Please copy the rows again, beginning at the line that has "country: South Africa" and continuing through the end of the rows. Switch "scientific name" to "taxon name" and leave everything else unchanged.

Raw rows
<<<<
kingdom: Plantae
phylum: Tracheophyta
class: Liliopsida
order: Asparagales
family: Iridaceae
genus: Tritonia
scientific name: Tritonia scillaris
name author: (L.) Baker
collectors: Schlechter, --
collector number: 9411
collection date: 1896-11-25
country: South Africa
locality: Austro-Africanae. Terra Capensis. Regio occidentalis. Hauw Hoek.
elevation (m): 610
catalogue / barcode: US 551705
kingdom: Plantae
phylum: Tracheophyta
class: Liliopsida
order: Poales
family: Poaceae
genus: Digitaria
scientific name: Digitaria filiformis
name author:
>>>>
The answer ▸
country: South Africa
locality: Austro-Africanae. Terra Capensis. Regio occidentalis. Hauw Hoek.
elevation (m): 610
catalogue / barcode: US 551705
kingdom: Plantae
phylum: Tracheophyta
class: Liliopsida
order: Poales
family: Poaceae
genus: Digitaria
taxon name: Digitaria filiformis
name author:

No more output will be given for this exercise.